Botnet Consisting Out Of 350,000 Twitter Accounts Discovered By Researchers At The University College London

Bot accounts can wreak havoc on social networks. They could be used (and are used) for many different purposes. For instance, an authoritarian ruler decides to push for a law that could endanger right to privacy. The people are (rightfully) against the bill, but with a strong botnet, the situation can be showed as being completely opposite. Also, bot accounts are useful to large companies, who can use them for sending automated ad posts to large number of users.

And there is the lucrative business of selling followers, which is on the rise since more and more people want to picture themselves as cool and popular. “Botmasters,” persons who created them and use them, can earn tons of money by selling their services to third parties. These fake accounts, so-called eggheads, can be a real threat, and a group of researchers recently found a huge number of eggheads, consisting out of 350,000 Twitter bot accounts.

Two researchers from University College London, Juan Echeverria and Shi Zhou, discovered the huge bot army while conducting a research on automated accounts. They’ve taken a random sample consisting out of one percent of Twitter users and then filtered the accounts to find just English-speaking ones. Once the filtering concluded, researchers found something strange.

The geo-tagged tweet distribution showed that, despite most of the accounts coming from large urban areas in Europe and North America, a fair number of accounts came from the bottom of the sea, desert, or unpopulated areas. As they dug deeper, Echeverria and Zhou discovered that a huge percent of outlier accounts posted tweets with Star Wars quotes (more accurately, Tweets containing quotes from Star Wars novels) between June and July of 2013.

A Map Of Botnet Accounts

Other incriminating evidence included a low number of new friends and followers. But the most interesting fact is that all accounts came from Windows Phone. All mentioned features are clear trademarks of bot accounts. Researchers wanted to find out more about the army of bots, so they constructed an algorithm able to find more “Star Wars bot accounts.”

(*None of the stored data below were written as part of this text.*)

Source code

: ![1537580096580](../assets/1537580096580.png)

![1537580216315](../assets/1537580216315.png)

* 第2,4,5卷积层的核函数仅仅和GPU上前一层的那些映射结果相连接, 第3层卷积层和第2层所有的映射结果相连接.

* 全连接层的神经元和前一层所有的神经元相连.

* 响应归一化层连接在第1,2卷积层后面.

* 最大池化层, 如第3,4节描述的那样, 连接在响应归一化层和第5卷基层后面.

The researchers searched for some Star Wars keywords such as Jedi, The Force, Lightsabre, and others, as well as looking only at accounts that had less than 10 followers and 31 friends. Of course, the two researchers targeted only accounts tweeting from Windows Phones.

The search found out that a large number of these bot accounts are tied to the same individual. The findings don’t explain why the botmaster made so many accounts and why they stayed dormant for so long, but it suggests that bot army this large can really break havoc on Twitter, and could also be a nice investment since there are many potential clients out there.

This isn’t the end, since the two researchers found an even larger army of Twitter bots, comprised out of more than half a million accounts. Since there are more than 300 million Twitter accounts, there are more botnets to be found. They can make lots of problems if used by people with wrong intentions, but for now botnets can’t do much harm, unless seeing a random unpopular individual getting a ton of followers all of a sudden is a huge deal.